■ Task goal: Locate each line in the records that includes the word "Identification" and copy those lines out. Treat uppercase and lowercase letters as different.
Start of Extracted information
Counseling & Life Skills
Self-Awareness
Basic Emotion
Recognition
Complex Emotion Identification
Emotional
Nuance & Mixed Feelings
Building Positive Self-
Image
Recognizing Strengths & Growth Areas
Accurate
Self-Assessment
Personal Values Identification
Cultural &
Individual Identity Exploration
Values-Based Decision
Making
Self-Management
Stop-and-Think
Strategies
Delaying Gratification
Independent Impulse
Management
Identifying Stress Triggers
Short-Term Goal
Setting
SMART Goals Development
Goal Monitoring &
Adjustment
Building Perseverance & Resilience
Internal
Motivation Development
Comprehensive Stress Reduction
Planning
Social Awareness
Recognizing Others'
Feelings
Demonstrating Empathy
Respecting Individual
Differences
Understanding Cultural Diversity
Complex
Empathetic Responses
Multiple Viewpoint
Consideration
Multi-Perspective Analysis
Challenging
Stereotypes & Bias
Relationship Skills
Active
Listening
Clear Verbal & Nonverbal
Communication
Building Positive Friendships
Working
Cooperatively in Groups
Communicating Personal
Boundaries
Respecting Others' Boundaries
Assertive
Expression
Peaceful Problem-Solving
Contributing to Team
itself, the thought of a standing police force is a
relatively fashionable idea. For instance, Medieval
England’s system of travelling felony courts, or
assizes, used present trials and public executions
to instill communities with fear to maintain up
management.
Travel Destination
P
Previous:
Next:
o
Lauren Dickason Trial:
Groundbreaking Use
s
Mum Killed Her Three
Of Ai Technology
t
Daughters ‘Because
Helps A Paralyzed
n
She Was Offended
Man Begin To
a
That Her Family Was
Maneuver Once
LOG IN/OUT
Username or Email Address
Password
End of Extracted information
■ Exercise output:
Complex Emotion Identification
Personal Values Identification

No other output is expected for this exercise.